Abstract

To review current literature highlighting effective strategies and policies in implementation of postpartum long-acting reversible contraception (LARC) as well as outcomes of postpartum LARC use. The use of postpartum LARC is highly desired by patients, effective at reducing rates of unintended and short interval pregnancies, and has demonstrated significant health care savings. Despite these positive outcomes associated with postpartum LARC use, availability of immediate postpartum LARC is limited in the majority of US hospitals.

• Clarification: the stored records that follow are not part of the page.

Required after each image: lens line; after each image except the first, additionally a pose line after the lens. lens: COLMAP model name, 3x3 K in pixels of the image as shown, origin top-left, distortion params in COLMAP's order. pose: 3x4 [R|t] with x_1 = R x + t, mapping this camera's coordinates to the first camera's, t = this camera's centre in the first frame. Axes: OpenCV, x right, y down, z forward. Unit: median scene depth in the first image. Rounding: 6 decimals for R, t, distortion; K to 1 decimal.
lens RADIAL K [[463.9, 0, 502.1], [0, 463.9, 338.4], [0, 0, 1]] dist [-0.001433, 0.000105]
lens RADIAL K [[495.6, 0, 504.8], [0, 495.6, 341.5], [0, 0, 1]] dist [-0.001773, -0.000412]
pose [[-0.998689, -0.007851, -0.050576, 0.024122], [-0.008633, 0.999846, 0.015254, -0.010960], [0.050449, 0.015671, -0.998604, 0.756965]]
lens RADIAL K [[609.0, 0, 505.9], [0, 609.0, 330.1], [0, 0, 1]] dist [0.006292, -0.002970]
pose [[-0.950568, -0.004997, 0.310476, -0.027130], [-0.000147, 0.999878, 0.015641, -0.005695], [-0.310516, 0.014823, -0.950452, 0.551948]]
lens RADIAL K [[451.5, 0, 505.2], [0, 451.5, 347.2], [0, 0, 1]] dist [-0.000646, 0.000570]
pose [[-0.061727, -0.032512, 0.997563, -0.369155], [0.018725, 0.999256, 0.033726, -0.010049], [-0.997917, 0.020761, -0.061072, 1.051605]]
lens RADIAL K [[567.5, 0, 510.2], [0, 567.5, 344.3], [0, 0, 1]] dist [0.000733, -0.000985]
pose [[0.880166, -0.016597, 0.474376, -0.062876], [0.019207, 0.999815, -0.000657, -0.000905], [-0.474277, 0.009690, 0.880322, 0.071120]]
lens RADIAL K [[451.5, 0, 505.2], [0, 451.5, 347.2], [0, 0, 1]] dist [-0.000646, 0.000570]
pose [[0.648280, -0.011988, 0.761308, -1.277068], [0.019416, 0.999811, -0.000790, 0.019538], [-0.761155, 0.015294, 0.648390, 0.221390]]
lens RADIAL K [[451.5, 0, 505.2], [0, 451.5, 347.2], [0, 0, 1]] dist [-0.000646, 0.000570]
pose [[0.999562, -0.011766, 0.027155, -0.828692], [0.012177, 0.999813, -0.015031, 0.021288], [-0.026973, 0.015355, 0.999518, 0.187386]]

Barriers to the provision of postpartum LARC include lack of physician education and comfort in placing postpartum LARC, lack of effective reimbursement structures, lack of streamlined protocols for identifying women who are candidates for postpartum LARC, and lack of structural support for the provision of LARC. Providers can eliminate barriers to postpartum LARC access once patients are discharged from the hospital by enhancing efforts to identify patients who are at high risk of no follow-up and by eliminating two-step protocols for LARC insertion. A step-wise strategical approach involving planning, implementation, and sustainability is effective for initiating postpartum LARC programs in hospitals. Enhancing physician education, collaborating among hospital-wide stakeholders, and reforming reimbursement strategies are all key components of successful implementation plans. Future research should continue to demonstrate cost effectiveness of postpartum LARC, and efforts to disseminate this information to other hospitals should be enhanced. Research should also target postpartum LARC insertion techniques to overcome variability of expulsion rate data and elucidate superior postpartum insertion techniques. Lastly, research should target identification strategies for women who desire postpartum LARC; for example, protocol development for streamlining access to patient’s contraceptive preferences from antenatal care to labor and delivery care, or a modified labor and delivery intake form.